Directions for this task:
Every record needs to be restated word for word.

Materials provided:
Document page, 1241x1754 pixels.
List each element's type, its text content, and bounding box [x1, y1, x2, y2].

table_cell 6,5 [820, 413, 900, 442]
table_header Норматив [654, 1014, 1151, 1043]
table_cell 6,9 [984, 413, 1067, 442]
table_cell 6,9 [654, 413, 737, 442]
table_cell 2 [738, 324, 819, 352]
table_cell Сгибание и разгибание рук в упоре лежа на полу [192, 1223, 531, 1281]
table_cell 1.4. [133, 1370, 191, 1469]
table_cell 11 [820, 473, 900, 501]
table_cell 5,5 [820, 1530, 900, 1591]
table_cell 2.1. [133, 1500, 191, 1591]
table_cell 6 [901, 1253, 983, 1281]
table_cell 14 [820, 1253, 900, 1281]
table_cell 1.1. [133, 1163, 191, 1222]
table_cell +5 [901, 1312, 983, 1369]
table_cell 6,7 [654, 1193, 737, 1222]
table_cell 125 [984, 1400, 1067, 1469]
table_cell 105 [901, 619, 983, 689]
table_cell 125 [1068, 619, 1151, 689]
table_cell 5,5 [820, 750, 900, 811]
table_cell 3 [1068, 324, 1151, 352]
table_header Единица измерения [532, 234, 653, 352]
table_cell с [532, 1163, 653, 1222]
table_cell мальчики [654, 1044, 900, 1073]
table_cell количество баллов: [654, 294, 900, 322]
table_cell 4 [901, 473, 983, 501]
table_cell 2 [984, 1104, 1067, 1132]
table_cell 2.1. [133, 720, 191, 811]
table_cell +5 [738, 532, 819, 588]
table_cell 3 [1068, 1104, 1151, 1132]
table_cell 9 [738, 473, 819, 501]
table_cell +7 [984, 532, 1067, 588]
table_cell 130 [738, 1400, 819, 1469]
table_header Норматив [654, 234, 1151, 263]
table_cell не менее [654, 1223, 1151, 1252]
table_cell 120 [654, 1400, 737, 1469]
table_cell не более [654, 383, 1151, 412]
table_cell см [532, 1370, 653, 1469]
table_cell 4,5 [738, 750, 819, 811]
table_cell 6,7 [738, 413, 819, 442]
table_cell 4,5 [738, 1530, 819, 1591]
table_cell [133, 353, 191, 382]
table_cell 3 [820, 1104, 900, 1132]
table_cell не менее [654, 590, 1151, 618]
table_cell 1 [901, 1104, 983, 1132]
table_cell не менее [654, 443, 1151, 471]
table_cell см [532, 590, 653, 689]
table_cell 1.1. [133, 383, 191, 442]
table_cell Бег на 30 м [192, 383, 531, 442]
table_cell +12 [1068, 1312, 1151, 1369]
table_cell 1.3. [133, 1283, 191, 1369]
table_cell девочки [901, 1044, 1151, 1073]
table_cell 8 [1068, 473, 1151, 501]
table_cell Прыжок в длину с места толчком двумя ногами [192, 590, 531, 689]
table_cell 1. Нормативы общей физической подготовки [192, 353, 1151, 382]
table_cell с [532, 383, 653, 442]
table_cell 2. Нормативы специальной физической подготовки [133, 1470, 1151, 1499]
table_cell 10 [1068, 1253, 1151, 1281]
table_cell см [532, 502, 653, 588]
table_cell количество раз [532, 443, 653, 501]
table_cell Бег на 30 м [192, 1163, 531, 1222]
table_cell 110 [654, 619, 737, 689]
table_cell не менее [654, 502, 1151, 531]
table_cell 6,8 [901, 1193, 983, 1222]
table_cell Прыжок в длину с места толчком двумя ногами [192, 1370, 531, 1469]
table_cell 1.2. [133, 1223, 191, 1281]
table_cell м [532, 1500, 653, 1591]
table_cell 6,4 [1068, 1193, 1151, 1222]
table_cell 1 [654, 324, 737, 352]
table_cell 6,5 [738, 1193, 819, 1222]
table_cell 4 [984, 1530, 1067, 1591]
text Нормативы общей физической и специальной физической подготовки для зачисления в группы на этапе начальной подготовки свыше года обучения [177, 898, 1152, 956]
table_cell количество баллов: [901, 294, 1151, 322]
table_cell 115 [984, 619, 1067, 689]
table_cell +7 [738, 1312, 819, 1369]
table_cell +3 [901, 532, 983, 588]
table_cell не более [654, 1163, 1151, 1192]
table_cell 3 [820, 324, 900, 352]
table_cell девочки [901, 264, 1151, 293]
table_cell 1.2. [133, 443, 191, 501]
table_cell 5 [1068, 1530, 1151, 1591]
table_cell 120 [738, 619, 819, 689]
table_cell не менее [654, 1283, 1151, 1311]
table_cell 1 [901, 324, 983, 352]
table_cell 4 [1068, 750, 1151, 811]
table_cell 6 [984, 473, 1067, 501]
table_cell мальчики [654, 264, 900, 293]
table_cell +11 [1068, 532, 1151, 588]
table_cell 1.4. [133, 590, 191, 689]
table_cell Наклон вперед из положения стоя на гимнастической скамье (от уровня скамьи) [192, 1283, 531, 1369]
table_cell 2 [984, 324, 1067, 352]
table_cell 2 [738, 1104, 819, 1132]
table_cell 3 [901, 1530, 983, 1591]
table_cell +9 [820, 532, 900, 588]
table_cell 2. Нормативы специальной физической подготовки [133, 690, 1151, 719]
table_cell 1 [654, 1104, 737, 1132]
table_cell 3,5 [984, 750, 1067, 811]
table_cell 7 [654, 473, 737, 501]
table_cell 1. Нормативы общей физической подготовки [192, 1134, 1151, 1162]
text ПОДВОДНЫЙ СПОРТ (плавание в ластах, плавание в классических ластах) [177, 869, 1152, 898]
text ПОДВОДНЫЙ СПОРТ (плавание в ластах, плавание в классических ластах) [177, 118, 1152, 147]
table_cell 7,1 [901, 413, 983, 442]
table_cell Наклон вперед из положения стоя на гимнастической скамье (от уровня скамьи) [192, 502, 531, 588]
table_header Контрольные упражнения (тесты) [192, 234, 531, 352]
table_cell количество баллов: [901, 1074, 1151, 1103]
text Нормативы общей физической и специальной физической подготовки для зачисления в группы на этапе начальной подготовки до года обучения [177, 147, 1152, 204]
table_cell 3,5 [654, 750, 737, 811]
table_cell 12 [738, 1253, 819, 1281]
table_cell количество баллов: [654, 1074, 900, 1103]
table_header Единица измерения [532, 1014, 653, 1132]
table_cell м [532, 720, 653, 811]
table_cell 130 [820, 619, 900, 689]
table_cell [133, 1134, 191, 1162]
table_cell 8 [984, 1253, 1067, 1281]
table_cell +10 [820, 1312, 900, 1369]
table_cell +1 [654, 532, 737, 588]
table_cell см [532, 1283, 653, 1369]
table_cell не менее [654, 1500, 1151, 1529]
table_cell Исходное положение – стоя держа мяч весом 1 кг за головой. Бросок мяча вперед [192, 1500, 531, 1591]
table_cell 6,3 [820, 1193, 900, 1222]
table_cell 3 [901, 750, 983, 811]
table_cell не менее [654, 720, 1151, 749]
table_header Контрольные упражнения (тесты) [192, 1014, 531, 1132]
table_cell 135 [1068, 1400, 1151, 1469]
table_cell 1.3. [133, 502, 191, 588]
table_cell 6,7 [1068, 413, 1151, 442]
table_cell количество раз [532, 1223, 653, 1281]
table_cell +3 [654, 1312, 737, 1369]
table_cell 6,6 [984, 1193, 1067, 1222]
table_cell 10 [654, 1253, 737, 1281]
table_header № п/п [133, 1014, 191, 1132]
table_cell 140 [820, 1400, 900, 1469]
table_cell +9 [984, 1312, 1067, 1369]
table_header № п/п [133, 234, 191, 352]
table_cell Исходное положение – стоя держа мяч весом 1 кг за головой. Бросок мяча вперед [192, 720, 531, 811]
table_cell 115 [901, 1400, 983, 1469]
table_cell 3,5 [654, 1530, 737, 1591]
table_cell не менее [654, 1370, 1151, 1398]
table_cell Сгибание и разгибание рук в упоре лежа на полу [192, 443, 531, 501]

Answer space:
Document page, 1241x1754 pixels.
List each element's type, its text content, and bounding box [x1, y1, x2, y2].

table_cell 6,5 [820, 413, 900, 442]
table_header Норматив [654, 1014, 1151, 1043]
table_cell 6,9 [984, 413, 1067, 442]
table_cell 6,9 [654, 413, 737, 442]
table_cell 2 [738, 324, 819, 352]
table_cell Сгибание и разгибание рук в упоре лежа на полу [192, 1223, 531, 1281]
table_cell 1.4. [133, 1370, 191, 1469]
table_cell 11 [820, 473, 900, 501]
table_cell 5,5 [820, 1530, 900, 1591]
table_cell 2.1. [133, 1500, 191, 1591]
table_cell 6 [901, 1253, 983, 1281]
table_cell 14 [820, 1253, 900, 1281]
table_cell 1.1. [133, 1163, 191, 1222]
table_cell +5 [901, 1312, 983, 1369]
table_cell 6,7 [654, 1193, 737, 1222]
table_cell 125 [984, 1400, 1067, 1469]
table_cell 105 [901, 619, 983, 689]
table_cell 125 [1068, 619, 1151, 689]
table_cell 5,5 [820, 750, 900, 811]
table_cell 3 [1068, 324, 1151, 352]
table_header Единица измерения [532, 234, 653, 352]
table_cell с [532, 1163, 653, 1222]
table_cell мальчики [654, 1044, 900, 1073]
table_cell количество баллов: [654, 294, 900, 322]
table_cell 4 [901, 473, 983, 501]
table_cell 2 [984, 1104, 1067, 1132]
table_cell 2.1. [133, 720, 191, 811]
table_cell +5 [738, 532, 819, 588]
table_cell 3 [1068, 1104, 1151, 1132]
table_cell 9 [738, 473, 819, 501]
table_cell +7 [984, 532, 1067, 588]
table_cell 130 [738, 1400, 819, 1469]
table_header Норматив [654, 234, 1151, 263]
table_cell не менее [654, 1223, 1151, 1252]
table_cell 120 [654, 1400, 737, 1469]
table_cell не более [654, 383, 1151, 412]
table_cell см [532, 1370, 653, 1469]
table_cell 4,5 [738, 750, 819, 811]
table_cell 6,7 [738, 413, 819, 442]
table_cell 4,5 [738, 1530, 819, 1591]
table_cell [133, 353, 191, 382]
table_cell 3 [820, 1104, 900, 1132]
table_cell не менее [654, 590, 1151, 618]
table_cell 1 [901, 1104, 983, 1132]
table_cell не менее [654, 443, 1151, 471]
table_cell см [532, 590, 653, 689]
table_cell 1.1. [133, 383, 191, 442]
table_cell Бег на 30 м [192, 383, 531, 442]
table_cell +12 [1068, 1312, 1151, 1369]
table_cell 1.3. [133, 1283, 191, 1369]
table_cell девочки [901, 1044, 1151, 1073]
table_cell 8 [1068, 473, 1151, 501]
table_cell Прыжок в длину с места толчком двумя ногами [192, 590, 531, 689]
table_cell 1. Нормативы общей физической подготовки [192, 353, 1151, 382]
table_cell с [532, 383, 653, 442]
table_cell 2. Нормативы специальной физической подготовки [133, 1470, 1151, 1499]
table_cell 10 [1068, 1253, 1151, 1281]
table_cell см [532, 502, 653, 588]
table_cell количество раз [532, 443, 653, 501]
table_cell Бег на 30 м [192, 1163, 531, 1222]
table_cell 110 [654, 619, 737, 689]
table_cell не менее [654, 502, 1151, 531]
table_cell 6,8 [901, 1193, 983, 1222]
table_cell Прыжок в длину с места толчком двумя ногами [192, 1370, 531, 1469]
table_cell 1.2. [133, 1223, 191, 1281]
table_cell м [532, 1500, 653, 1591]
table_cell 6,4 [1068, 1193, 1151, 1222]
table_cell 1 [654, 324, 737, 352]
table_cell 6,5 [738, 1193, 819, 1222]
table_cell 4 [984, 1530, 1067, 1591]
text Нормативы общей физической и специальной физической подготовки для зачисления в группы на этапе начальной подготовки свыше года обучения [177, 898, 1152, 956]
table_cell количество баллов: [901, 294, 1151, 322]
table_cell 115 [984, 619, 1067, 689]
table_cell +7 [738, 1312, 819, 1369]
table_cell +3 [901, 532, 983, 588]
table_cell не более [654, 1163, 1151, 1192]
table_cell 3 [820, 324, 900, 352]
table_cell девочки [901, 264, 1151, 293]
table_cell 1.2. [133, 443, 191, 501]
table_cell 5 [1068, 1530, 1151, 1591]
table_cell 120 [738, 619, 819, 689]
table_cell не менее [654, 1283, 1151, 1311]
table_cell 1 [901, 324, 983, 352]
table_cell 4 [1068, 750, 1151, 811]
table_cell 6 [984, 473, 1067, 501]
table_cell мальчики [654, 264, 900, 293]
table_cell +11 [1068, 532, 1151, 588]
table_cell 1.4. [133, 590, 191, 689]
table_cell Наклон вперед из положения стоя на гимнастической скамье (от уровня скамьи) [192, 1283, 531, 1369]
table_cell 2 [984, 324, 1067, 352]
table_cell 2 [738, 1104, 819, 1132]
table_cell 3 [901, 1530, 983, 1591]
table_cell +9 [820, 532, 900, 588]
table_cell 2. Нормативы специальной физической подготовки [133, 690, 1151, 719]
table_cell 1 [654, 1104, 737, 1132]
table_cell 3,5 [984, 750, 1067, 811]
table_cell 7 [654, 473, 737, 501]
table_cell 1. Нормативы общей физической подготовки [192, 1134, 1151, 1162]
text ПОДВОДНЫЙ СПОРТ (плавание в ластах, плавание в классических ластах) [177, 869, 1152, 898]
text ПОДВОДНЫЙ СПОРТ (плавание в ластах, плавание в классических ластах) [177, 118, 1152, 147]
table_cell 7,1 [901, 413, 983, 442]
table_cell Наклон вперед из положения стоя на гимнастической скамье (от уровня скамьи) [192, 502, 531, 588]
table_header Контрольные упражнения (тесты) [192, 234, 531, 352]
table_cell количество баллов: [901, 1074, 1151, 1103]
text Нормативы общей физической и специальной физической подготовки для зачисления в группы на этапе начальной подготовки до года обучения [177, 147, 1152, 204]
table_cell 3,5 [654, 750, 737, 811]
table_cell 12 [738, 1253, 819, 1281]
table_cell количество баллов: [654, 1074, 900, 1103]
table_header Единица измерения [532, 1014, 653, 1132]
table_cell м [532, 720, 653, 811]
table_cell 130 [820, 619, 900, 689]
table_cell [133, 1134, 191, 1162]
table_cell 8 [984, 1253, 1067, 1281]
table_cell +10 [820, 1312, 900, 1369]
table_cell +1 [654, 532, 737, 588]
table_cell см [532, 1283, 653, 1369]
table_cell не менее [654, 1500, 1151, 1529]
table_cell Исходное положение – стоя держа мяч весом 1 кг за головой. Бросок мяча вперед [192, 1500, 531, 1591]
table_cell 6,3 [820, 1193, 900, 1222]
table_cell 3 [901, 750, 983, 811]
table_cell не менее [654, 720, 1151, 749]
table_header Контрольные упражнения (тесты) [192, 1014, 531, 1132]
table_cell 135 [1068, 1400, 1151, 1469]
table_cell 1.3. [133, 502, 191, 588]
table_cell 6,7 [1068, 413, 1151, 442]
table_cell количество раз [532, 1223, 653, 1281]
table_cell +3 [654, 1312, 737, 1369]
table_cell 6,6 [984, 1193, 1067, 1222]
table_cell 10 [654, 1253, 737, 1281]
table_header № п/п [133, 1014, 191, 1132]
table_cell 140 [820, 1400, 900, 1469]
table_cell +9 [984, 1312, 1067, 1369]
table_header № п/п [133, 234, 191, 352]
table_cell Исходное положение – стоя держа мяч весом 1 кг за головой. Бросок мяча вперед [192, 720, 531, 811]
table_cell 115 [901, 1400, 983, 1469]
table_cell 3,5 [654, 1530, 737, 1591]
table_cell не менее [654, 1370, 1151, 1398]
table_cell Сгибание и разгибание рук в упоре лежа на полу [192, 443, 531, 501]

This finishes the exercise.